Dalam perkembangan kasus ini, mantan Bupati Karanganyar, Juliyatmono, yang kini menjabat sebagai anggota DPR RI dari Fraksi Golkar, telah diperiksa sebagai saksi pada 7 Agustus 2025 di Kejaksaan Agung, Jakarta. Pemeriksaan tersebut berlangsung selama delapan jam dan mencakup 40 pertanyaan terkait proses perencanaan, pelaksanaan, dan penganggaran proyek. Menurut Hartanto, belum ada rencana untuk memanggil kembali Juliyatmono dalam waktu dekat, tetapi kemungkinan pemeriksaan lanjutan tetap terbuka jika diperlukan untuk mengkonfrontasi keterangannya dengan saksi atau tersangka lain.
“Belum ada lagi pemeriksaan terhadap beliau. Tapi tidak menutup kemungkinan bisa dipanggil kembali jika dibutuhkan,” ungkap Hartanto. Status Juliyatmono sebagai anggota DPR mengharuskan prosedur pemanggilan melalui Kejaksaan Agung, sesuai dengan mekanisme hukum yang berlaku.
Selain penyidikan utama, Kejari Karanganyar juga tengah menangani dugaan upaya menghalang-halangi proses penyidikan. Salah satu pihak yang menjadi sorotan adalah seorang pengacara berinisial AC, yang diduga terkait dengan kasus ini. AC telah dipanggil secara patut sebanyak tiga kali, namun tidak pernah memenuhi panggilan. Akibatnya, Kejari mengambil langkah hukum tegas, termasuk memblokir rekening yang bersangkutan dan menerbitkan surat cekal untuk mencegahnya meninggalkan wilayah Indonesia.
“Tinggal menunggu waktu saja. Soal penetapan DPO, itu terkendala teknis administrasi,” ujar Hartanto. AC, yang diketahui pernah menjadi kuasa hukum Sunarto, salah satu tersangka dalam kasus ini, ditetapkan sebagai tersangka perintangan penyidikan berdasarkan Pasal 21 dan 22 Undang-Undang Tindak Pidana Korupsi setelah Kejari menemukan dua alat bukti yang sah. Penggeledahan di rumah istri AC di wilayah Ngringo, Kecamatan Jaten, Karanganyar, pada 25 Juli 2025, juga telah dilakukan untuk mencari dokumen atau barang bukti tambahan.

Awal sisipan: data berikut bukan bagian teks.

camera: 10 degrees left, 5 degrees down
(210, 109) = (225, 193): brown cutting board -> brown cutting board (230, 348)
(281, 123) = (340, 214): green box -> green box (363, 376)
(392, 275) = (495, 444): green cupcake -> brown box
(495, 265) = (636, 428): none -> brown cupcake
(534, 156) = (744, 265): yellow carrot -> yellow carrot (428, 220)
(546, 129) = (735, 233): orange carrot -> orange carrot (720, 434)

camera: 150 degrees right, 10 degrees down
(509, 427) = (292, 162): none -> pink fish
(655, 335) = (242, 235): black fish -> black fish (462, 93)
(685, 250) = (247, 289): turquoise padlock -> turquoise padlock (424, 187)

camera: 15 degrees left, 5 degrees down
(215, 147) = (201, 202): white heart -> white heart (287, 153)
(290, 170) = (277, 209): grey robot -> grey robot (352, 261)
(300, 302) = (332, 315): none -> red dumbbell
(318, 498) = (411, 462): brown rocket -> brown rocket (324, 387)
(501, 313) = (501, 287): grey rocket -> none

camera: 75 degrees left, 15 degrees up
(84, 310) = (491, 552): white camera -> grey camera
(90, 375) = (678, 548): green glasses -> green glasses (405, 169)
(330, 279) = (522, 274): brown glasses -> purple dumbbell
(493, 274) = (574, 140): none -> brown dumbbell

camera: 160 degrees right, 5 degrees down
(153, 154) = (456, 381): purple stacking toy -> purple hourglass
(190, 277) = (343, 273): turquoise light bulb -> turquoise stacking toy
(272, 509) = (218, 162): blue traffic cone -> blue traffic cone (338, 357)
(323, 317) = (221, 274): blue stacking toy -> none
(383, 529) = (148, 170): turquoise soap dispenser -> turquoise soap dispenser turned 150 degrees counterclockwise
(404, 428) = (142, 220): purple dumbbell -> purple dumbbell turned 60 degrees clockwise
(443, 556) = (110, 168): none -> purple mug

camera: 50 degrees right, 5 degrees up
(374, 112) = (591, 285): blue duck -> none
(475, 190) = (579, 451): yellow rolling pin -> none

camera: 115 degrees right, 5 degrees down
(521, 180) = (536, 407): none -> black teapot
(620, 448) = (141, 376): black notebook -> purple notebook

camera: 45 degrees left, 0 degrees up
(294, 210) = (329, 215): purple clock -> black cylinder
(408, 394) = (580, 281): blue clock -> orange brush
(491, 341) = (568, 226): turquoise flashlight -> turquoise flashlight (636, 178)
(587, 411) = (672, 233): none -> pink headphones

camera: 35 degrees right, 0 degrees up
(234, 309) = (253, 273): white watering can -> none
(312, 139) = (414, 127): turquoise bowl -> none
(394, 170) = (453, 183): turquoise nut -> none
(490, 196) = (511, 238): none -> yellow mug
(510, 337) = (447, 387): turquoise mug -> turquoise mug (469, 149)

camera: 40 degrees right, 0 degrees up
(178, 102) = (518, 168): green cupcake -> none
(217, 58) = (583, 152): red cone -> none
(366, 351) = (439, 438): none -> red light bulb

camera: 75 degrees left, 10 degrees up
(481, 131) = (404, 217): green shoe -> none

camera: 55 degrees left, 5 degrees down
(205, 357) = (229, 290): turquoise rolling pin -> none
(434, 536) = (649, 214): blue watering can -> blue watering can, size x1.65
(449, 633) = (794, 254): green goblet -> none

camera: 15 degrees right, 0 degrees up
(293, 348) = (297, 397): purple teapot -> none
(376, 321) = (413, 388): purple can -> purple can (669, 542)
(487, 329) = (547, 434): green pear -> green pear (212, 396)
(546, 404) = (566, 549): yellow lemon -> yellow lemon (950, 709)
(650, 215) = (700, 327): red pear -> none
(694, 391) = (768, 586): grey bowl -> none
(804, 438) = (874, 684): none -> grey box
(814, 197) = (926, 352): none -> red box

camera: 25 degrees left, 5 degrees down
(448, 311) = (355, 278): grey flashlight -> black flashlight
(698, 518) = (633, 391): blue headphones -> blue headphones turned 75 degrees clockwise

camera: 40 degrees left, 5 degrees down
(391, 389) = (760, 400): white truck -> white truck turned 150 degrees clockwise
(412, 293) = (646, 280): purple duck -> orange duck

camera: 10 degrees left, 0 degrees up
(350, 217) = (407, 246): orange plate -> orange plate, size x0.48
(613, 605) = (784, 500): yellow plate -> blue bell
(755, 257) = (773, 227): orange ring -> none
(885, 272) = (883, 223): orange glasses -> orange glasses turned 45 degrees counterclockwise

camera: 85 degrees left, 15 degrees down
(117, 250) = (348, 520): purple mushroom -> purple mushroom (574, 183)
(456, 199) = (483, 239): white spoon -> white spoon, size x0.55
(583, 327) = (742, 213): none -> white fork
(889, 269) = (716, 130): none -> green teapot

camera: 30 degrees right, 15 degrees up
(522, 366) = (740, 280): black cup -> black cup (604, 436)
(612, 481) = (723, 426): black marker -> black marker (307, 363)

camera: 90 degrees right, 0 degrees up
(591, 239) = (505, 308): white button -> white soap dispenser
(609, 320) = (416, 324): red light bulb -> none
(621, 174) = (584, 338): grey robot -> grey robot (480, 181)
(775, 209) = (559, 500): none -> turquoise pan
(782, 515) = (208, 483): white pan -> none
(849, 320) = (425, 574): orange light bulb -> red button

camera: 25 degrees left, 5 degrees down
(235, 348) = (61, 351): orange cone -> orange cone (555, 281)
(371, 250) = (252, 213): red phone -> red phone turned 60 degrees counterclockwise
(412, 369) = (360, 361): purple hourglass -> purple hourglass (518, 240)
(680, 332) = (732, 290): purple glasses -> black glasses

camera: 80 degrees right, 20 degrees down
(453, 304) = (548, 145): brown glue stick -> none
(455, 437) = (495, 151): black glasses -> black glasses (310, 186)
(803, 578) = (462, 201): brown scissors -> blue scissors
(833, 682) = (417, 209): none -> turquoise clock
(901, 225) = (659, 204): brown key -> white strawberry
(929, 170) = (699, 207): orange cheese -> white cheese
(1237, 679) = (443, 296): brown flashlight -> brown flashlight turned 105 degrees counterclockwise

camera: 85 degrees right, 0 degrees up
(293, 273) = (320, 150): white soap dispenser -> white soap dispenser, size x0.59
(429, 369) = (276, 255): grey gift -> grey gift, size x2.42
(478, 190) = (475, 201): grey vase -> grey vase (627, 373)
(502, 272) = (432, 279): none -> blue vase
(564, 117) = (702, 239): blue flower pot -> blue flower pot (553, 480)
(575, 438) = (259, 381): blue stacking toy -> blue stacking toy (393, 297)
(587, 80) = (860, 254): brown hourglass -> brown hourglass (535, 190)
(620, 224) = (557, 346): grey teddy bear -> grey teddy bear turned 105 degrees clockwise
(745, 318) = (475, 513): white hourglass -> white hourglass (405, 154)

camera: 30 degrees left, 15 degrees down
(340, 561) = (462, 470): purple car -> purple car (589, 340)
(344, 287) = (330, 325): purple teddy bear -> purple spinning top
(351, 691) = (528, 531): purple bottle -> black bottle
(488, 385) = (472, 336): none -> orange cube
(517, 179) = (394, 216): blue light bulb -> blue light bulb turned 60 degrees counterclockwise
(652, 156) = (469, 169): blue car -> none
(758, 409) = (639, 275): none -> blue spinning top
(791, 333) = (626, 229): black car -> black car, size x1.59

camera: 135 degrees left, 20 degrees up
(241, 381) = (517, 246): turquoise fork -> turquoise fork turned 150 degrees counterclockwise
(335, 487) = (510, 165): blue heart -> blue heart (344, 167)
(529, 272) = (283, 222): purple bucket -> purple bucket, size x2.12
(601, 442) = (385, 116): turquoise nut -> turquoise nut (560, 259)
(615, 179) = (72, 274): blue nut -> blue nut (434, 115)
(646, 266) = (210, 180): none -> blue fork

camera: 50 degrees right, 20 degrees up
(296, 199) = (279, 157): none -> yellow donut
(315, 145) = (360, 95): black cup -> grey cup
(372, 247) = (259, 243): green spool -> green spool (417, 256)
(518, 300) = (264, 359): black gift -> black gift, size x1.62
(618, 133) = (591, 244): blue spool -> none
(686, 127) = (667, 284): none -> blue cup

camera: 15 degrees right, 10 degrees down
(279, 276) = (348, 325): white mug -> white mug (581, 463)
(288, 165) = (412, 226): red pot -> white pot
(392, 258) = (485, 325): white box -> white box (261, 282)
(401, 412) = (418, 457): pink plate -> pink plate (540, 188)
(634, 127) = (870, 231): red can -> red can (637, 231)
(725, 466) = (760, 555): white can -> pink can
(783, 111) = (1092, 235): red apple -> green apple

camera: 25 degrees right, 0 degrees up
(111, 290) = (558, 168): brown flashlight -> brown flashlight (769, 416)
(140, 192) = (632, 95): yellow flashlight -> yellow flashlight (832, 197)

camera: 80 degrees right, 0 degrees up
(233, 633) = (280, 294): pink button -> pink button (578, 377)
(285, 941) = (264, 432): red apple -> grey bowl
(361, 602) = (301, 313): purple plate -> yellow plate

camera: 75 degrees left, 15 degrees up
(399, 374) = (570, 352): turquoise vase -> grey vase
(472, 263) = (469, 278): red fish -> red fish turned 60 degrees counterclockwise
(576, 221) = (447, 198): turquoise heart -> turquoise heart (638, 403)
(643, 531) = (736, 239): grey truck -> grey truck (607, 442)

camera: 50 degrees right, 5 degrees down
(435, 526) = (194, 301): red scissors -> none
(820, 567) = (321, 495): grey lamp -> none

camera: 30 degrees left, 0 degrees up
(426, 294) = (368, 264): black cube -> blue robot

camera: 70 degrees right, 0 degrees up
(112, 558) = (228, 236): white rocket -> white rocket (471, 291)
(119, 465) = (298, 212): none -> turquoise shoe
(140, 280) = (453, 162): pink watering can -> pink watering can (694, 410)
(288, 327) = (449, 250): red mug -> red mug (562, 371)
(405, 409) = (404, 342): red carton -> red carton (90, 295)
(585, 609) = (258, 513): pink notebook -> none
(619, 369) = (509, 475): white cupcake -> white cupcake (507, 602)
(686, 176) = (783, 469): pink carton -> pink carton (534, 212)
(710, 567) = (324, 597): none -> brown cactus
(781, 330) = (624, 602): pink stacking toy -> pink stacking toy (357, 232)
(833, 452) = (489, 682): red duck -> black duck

Kasus ini bermula dari laporan sejumlah vendor yang mengaku tidak menerima pembayaran meskipun proyek telah dinyatakan selesai dan dana APBD sebesar Rp101 miliar telah dicairkan sepenuhnya. Penyelidikan Kejari mengungkap adanya ketidaksesuaian spesifikasi pekerjaan dengan perencanaan awal, yang menyebabkan kerugian negara diperkirakan mencapai lebih dari Rp5 miliar. Angka ini masih dapat bertambah seiring pengembangan penyidikan.

Masjid Agung Madaniyah, yang dirancang sebagai replika modern Masjid Nabawi dengan elemen arsitektur Timur Tengah dan fasilitas seperti payung otomatis serta mushaf Al-Qur’an raksasa, awalnya menjadi kebanggaan masyarakat Karanganyar. Namun, kasus korupsi ini telah mencoreng citra proyek tersebut, memicu perhatian publik terhadap pengelolaan anggaran publik dan transparansi dalam proyek-proyek strategis.
Kejari Karanganyar berkomitmen untuk mengusut kasus ini secara transparan dan menyeluruh. “Kami ingin memastikan semua pihak yang terlibat bertanggung jawab sesuai hukum. Penyidikan ini tidak hanya untuk menegakkan hukum, tetapi juga untuk memberikan kejelasan kepada masyarakat,” tegas Hartanto.
Penyidikan yang terus berjalan ini menjadi ujian bagi penegakan hukum di Karanganyar, sekaligus pengingat pentingnya pengawasan ketat terhadap proyek-proyek publik. Masyarakat kini menanti hasil akhir dari proses hukum ini, dengan harapan keadilan dapat ditegakkan dan kepercayaan terhadap institusi publik dapat dipulihkan.